Docs
Understanding
UnderstandingHow Does EarthEmission Handle The Data Versioning Of Emission Factors?

How Does EarthEmission Handle The Data Versioning Of Emission Factors?

Emission Factor Data Versioning

In the latest major update (Beta4), earthemission are introducing a new approach to versioning of our emission factors. This change includes moving to both an API (software) and data versioning system that will allow users of the API and dataset to be able to build their implementations with the optimal mix of API stability and data recency and accuracy.

The approach to API versioning will remain as it currently is, with one major version of the API such as beta3 ,v1 etc. It will only be changed when the API makes backwards incompatible changes, such as changing required values in an endpoint or similar.

Calculation Endpoints

For endpoints that do not explicitly use selectors, such as “cloud”, “intermodal”, etc, nothing is going to change. earthemission will continue to keep these endpoints updated regularly when we judge that newer, better emission factors become available.

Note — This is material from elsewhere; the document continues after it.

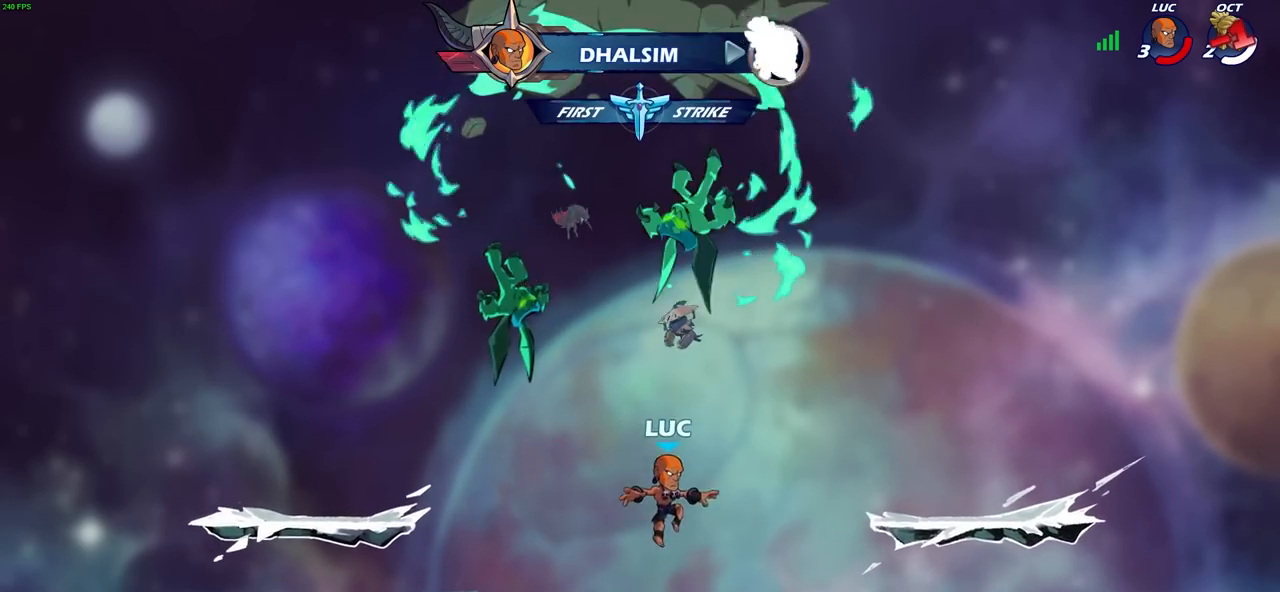
{"buttons": [], "left_stick": "up-left", "right_stick": "center", "events": [[350, "CROSS", "down"], [467, "CROSS", "up"], [467, "left_stick", "up-left"]]}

There is currently no way to lock these endpoints into a specific set of emission factors. This means that you are not guaranteed a calculation will use the same emission factor month over month.

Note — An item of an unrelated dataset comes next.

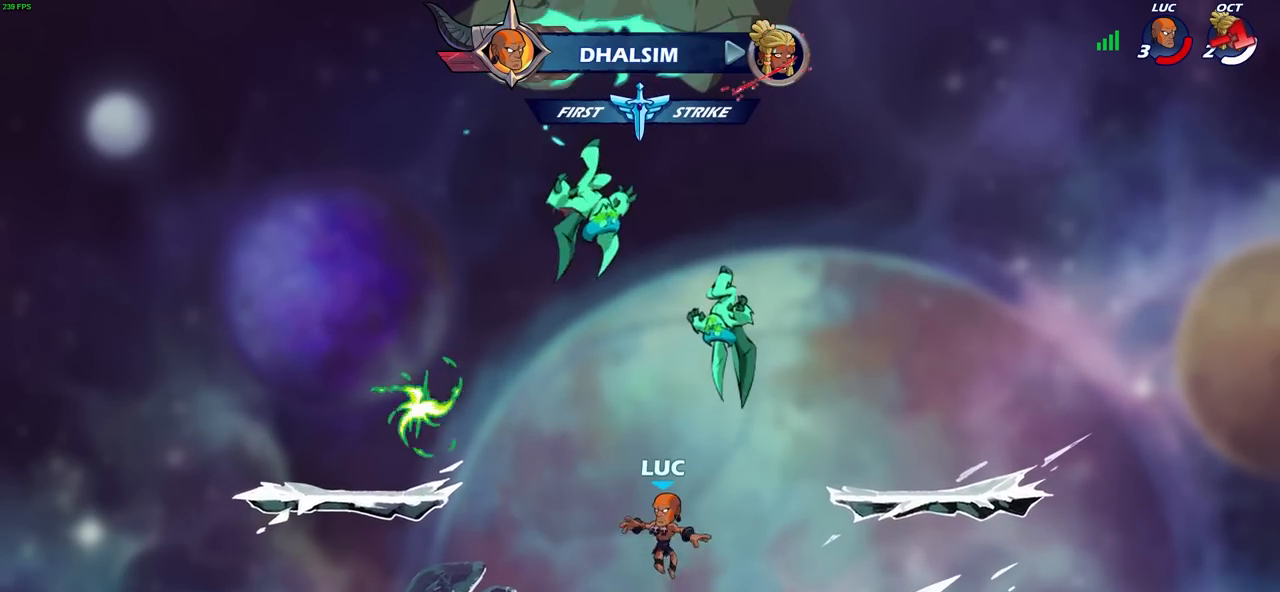
{"buttons": ["R1"], "left_stick": "down-left", "right_stick": "center", "events": [[50, "left_stick", "left"], [483, "R1", "down"], [483, "left_stick", "down-left"]]}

This does not mean you will not be able to reproduce specific calculations if required. To enable the reproduction of calculations, earthemission can make available the ID of the emission factor used, the final activity value (e.g. of energy or distance) which was used to calculate the emissions reported, and any transformations applied to the factor during final calculation (e.g. applying a Radiative Forcing Index to a flight leg in our intermodal endpoint). This allows manual recalculation of the estimation for audit or other retrospective purposes.

Note: New alpha endpoints : There is currently an absence of the information described above in the new (alpha) energy feature and other features we are working on. This is because the complexity of the calculations performed by our new emissions calculators means that we are unable to explain the calculations adequately using the existing model. We are working on a new method to explain our calculations. If you have some requirements for calculation transparency please get in contact.

If we make any breaking changes to these endpoints, such as adding another required field, it will happen in a major API release.

earthemission will inform you when we have plans to change the emission factors used in these endpoints, via our data changelog (coming soon).

Now that we've talked about what won't be affected, let's see what will be:

earthemission's Data Changes

The database underpinning earthemission is often updated. Emission factors are changed for many reasons, such as when a source publishes errata, new data quality flags are added that apply to existing emission factors, or when a change is made to a factor's metadata such as activity_id or source_lca_activity value.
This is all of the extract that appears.